Así las cosas, esta Monarquía parlamentaria -la mejor valorada de las instituciones- y la Constitución de 1978 -la más acertada de nuestras Constituciones- deben seguir siendo el firme reposo sobre el que descanse el futuro venidero. Es cierto, como afirmaba Thomas Jefferson, que las generaciones futuras no pueden quedar encadenadas por las obras de las pasadas, pero también lo es que nada hay más acertado que saber velar -¡la Constitución americana es de 1787!- por todo lo bueno tan difícilmente alcanzado. Un acertado momento, pues, el presente, para hacer una declaración explícita sobre la pertinencia de resguardar los principios nucleares de nuestra Constitución, ahora que se escuchan extravagantes, cuando no abiertas, propuestas secesionistas.

Si hay, por tanto, que modificar alguno de sus aspectos, hagámoslo.
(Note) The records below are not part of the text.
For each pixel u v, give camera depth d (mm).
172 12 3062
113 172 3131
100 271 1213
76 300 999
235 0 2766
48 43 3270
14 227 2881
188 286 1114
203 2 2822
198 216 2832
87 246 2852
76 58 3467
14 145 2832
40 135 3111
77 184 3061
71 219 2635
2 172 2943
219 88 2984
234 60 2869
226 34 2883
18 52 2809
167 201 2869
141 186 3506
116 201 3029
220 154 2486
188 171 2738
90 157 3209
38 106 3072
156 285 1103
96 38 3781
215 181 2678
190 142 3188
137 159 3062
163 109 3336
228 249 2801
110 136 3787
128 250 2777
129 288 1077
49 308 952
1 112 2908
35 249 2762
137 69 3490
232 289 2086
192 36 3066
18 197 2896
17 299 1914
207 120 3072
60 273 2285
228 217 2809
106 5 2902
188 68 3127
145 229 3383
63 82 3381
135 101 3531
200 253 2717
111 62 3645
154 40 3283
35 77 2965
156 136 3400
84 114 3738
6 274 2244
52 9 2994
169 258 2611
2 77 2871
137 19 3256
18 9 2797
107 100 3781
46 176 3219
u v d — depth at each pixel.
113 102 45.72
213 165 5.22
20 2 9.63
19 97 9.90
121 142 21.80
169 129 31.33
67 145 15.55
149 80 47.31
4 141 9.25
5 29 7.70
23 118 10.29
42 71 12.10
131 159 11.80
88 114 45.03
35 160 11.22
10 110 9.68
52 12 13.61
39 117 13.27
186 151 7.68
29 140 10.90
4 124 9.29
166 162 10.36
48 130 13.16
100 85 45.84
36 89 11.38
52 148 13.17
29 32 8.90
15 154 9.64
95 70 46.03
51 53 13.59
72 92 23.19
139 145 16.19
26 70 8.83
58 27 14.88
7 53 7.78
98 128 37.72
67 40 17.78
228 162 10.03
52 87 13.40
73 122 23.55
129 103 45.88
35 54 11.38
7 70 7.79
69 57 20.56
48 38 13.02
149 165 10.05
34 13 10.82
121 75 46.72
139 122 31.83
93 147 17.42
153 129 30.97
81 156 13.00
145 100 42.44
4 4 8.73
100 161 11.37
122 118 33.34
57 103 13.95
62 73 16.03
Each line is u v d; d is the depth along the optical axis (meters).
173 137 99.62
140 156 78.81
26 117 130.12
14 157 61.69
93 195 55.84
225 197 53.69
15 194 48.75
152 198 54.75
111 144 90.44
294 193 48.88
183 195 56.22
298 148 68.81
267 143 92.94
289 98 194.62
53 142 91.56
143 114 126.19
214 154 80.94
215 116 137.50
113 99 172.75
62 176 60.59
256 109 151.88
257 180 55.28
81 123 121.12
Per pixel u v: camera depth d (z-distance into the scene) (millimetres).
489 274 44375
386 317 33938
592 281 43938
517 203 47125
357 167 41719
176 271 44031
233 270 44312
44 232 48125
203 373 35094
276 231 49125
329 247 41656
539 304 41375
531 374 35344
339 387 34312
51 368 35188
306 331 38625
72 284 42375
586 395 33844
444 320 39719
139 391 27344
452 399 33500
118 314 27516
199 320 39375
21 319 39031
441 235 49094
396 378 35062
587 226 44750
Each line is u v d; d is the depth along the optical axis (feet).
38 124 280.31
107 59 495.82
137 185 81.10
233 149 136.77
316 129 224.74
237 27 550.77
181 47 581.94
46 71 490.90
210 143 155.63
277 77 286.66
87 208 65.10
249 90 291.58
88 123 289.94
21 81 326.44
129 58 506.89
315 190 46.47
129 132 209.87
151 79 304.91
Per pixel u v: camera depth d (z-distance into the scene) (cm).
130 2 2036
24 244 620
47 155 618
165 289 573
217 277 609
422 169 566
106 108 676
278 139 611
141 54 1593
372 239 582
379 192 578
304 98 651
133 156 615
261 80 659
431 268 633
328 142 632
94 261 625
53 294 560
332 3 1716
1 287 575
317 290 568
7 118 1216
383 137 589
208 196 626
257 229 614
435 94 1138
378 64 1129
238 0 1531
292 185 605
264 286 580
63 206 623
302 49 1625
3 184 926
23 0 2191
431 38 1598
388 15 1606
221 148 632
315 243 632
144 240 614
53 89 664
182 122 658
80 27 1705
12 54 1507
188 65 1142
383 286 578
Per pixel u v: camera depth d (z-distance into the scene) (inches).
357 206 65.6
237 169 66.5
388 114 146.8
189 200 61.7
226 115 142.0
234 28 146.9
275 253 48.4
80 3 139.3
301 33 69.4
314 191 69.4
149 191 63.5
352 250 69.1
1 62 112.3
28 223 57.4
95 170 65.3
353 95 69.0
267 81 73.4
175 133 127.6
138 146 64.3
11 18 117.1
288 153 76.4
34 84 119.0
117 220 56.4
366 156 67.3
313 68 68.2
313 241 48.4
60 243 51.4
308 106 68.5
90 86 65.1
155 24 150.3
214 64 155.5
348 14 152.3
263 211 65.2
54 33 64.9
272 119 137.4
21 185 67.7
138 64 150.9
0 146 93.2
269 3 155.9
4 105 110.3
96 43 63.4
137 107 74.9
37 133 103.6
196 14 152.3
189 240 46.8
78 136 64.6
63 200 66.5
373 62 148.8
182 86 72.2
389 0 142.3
Pero eso sí, en el momento políticamente oportuno, entre todos, es decir, con un mayoritario consenso constitucional y, desde luego, con un escrupuloso respeto -cuidado con las espurias revisiones encubiertas- a los procedimientos de reforma constitucional. No vaya a ser que nos vayamos a encontrar, como en el cuadro de Pieter Bruegel, Parábola de los ciegos, -donde una hilera de hombres grotescos y ridículos va cayendo neciamente al río-, perdiendo el equilibrio y la estabilidad que hoy disfrutamos. El Rey lo describió certeramente ante las Cortes en el XXV aniversario de la Constitución: «No dilapidemos el caudal de entendimiento acumulado en torno a nuestra Norma fundamental. Esta conmemoración es una ocasión propicia para, desde la posición que me asigna la Constitución, dirigir una llamada a la prudencia y a la responsabilidad, a los hábitos del diálogo sincero, del consenso y de la moderación, para preservar y fortalecer juntos los pilares esenciales de nuestra convivencia».